## Prompt 1
Edit the records from their first line through the line that contains "Дерев'яний масажер для ніг з": change "színészek" to "művészek" and give those lines again with nothing else altered.

Not that Sony had much of a choice: director Niels Arden Oplev's movie, which this time around stars Ellen Page and Kiersey Clemons, with a cameo by Sutherland, was just straight up bad. There were few critics screenings, and once reviews did get posted, they were universally awful; right now, "Flatliners" has a pristine zero percent on Rotten Tomatoes, perfect in its awfulness. That will stand as the movie's biggest accomplishment, because "Flatliners" flatlined at the box office, drawing in just $6.7 million in its opening weekend -- and in wide release, to boot.
Between the terrible reviews, minuscule promotion, and the fact that no one really wanted to see a remake of a forgettable drama from 27 years ago, it was easy to tell that "Flatliners" would be a flop. But it's usually easy to predict an epic flop. What's getting harder and harder to do these days is know with any certainty that any movie not part of the "Star Wars" and Marvel universes will be a big success.
Look at "American Made," the latest action flick from Tom Cruise. While "The Mummy" was a giant failure, this one had all the trappings of a hit: A great performance from Cruise, lots of action, a well-known director, a solid soundtrack, and advertisements filled with cocaine. It even had a mid-80s period setting, which is all the rage right now thanks to "It" and "Stranger Things." And yet, the movie premiered to just over $17 million, hardly the stuff of a vintage Cruise hit.
Technically, that makes the movie the weekend box office winner, but that doesn't mean much in this context: "It" barely missed the mark with $17 million in its third weekend, while the "Kingsman" sequel also took in that much in its second weekend.

## Prompt 2
Return the full box office text word for word.

Saved data entries
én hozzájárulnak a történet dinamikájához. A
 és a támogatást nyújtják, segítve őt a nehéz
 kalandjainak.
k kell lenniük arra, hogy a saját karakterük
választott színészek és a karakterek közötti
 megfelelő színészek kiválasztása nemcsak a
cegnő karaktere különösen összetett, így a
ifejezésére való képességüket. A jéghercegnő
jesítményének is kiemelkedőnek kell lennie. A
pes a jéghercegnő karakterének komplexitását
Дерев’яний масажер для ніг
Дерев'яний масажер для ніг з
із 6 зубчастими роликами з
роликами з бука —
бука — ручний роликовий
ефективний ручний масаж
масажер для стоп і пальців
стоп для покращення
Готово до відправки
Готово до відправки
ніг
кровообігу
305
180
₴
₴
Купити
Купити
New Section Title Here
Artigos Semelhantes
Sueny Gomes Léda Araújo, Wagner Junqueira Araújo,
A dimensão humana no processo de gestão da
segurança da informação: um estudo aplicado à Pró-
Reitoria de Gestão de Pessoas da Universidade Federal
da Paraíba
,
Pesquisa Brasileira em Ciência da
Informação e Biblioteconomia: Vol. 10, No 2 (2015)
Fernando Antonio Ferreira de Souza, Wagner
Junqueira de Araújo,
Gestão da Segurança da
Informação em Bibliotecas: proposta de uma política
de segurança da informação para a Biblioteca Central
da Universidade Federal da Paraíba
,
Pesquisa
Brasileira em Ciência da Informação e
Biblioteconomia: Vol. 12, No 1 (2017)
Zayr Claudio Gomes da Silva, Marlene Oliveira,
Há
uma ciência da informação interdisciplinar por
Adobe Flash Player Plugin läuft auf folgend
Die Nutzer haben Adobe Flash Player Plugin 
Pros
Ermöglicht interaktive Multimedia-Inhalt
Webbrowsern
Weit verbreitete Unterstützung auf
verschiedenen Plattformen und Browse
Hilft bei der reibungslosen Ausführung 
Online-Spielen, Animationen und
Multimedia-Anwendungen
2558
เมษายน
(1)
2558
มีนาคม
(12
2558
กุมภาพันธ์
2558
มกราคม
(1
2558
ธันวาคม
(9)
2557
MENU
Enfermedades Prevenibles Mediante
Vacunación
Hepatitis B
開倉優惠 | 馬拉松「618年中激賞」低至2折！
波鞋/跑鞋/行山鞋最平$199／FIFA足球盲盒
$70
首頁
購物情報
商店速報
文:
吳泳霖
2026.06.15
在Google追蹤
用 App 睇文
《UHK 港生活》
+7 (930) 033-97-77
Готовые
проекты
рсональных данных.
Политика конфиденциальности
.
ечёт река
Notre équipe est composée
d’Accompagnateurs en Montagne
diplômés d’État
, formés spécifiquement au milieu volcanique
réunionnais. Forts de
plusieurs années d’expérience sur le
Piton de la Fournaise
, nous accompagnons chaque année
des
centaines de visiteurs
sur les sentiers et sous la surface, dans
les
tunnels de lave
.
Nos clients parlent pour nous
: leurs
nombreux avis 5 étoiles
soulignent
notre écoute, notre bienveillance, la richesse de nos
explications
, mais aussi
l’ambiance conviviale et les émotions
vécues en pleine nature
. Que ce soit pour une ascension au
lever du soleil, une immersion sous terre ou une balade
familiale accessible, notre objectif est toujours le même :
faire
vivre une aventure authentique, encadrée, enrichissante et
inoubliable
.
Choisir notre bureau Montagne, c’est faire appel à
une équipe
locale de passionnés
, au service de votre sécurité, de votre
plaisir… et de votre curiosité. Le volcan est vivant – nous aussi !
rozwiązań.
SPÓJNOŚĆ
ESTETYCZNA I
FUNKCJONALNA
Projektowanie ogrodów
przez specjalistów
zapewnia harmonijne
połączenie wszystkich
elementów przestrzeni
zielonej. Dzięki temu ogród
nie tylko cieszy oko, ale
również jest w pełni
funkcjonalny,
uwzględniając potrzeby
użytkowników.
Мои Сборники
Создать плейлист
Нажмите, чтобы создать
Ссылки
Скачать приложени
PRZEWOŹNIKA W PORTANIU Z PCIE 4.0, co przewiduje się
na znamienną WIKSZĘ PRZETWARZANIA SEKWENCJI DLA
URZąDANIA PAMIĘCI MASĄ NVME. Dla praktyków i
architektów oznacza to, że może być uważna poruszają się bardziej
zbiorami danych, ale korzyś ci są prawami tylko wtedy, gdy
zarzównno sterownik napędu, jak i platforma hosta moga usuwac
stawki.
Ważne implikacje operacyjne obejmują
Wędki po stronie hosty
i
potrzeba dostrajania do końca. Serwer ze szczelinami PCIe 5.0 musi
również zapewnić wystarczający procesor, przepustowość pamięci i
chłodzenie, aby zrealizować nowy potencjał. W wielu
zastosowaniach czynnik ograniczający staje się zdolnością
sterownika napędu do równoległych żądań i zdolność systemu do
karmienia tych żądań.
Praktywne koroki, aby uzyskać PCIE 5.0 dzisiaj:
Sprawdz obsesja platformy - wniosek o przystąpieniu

## Response area 1
én hozzájárulnak a történet dinamikájához. A
 és a támogatást nyújtják, segítve őt a nehéz
 kalandjainak.
k kell lenniük arra, hogy a saját karakterük
választott művészek és a karakterek közötti
 megfelelő művészek kiválasztása nemcsak a
cegnő karaktere különösen összetett, így a
ifejezésére való képességüket. A jéghercegnő
jesítményének is kiemelkedőnek kell lennie. A
pes a jéghercegnő karakterének komplexitását
Дерев’яний масажер для ніг
Дерев'яний масажер для ніг з

## Response area 2
Not that Sony had much of a choice: director Niels Arden Oplev's movie, which this time around stars Ellen Page and Kiersey Clemons, with a cameo by Sutherland, was just straight up bad. There were few critics screenings, and once reviews did get posted, they were universally awful; right now, "Flatliners" has a pristine zero percent on Rotten Tomatoes, perfect in its awfulness. That will stand as the movie's biggest accomplishment, because "Flatliners" flatlined at the box office, drawing in just $6.7 million in its opening weekend -- and in wide release, to boot.
Between the terrible reviews, minuscule promotion, and the fact that no one really wanted to see a remake of a forgettable drama from 27 years ago, it was easy to tell that "Flatliners" would be a flop. But it's usually easy to predict an epic flop. What's getting harder and harder to do these days is know with any certainty that any movie not part of the "Star Wars" and Marvel universes will be a big success.
Look at "American Made," the latest action flick from Tom Cruise. While "The Mummy" was a giant failure, this one had all the trappings of a hit: A great performance from Cruise, lots of action, a well-known director, a solid soundtrack, and advertisements filled with cocaine. It even had a mid-80s period setting, which is all the rage right now thanks to "It" and "Stranger Things." And yet, the movie premiered to just over $17 million, hardly the stuff of a vintage Cruise hit.
Technically, that makes the movie the weekend box office winner, but that doesn't mean much in this context: "It" barely missed the mark with $17 million in its third weekend, while the "Kingsman" sequel also took in that much in its second weekend.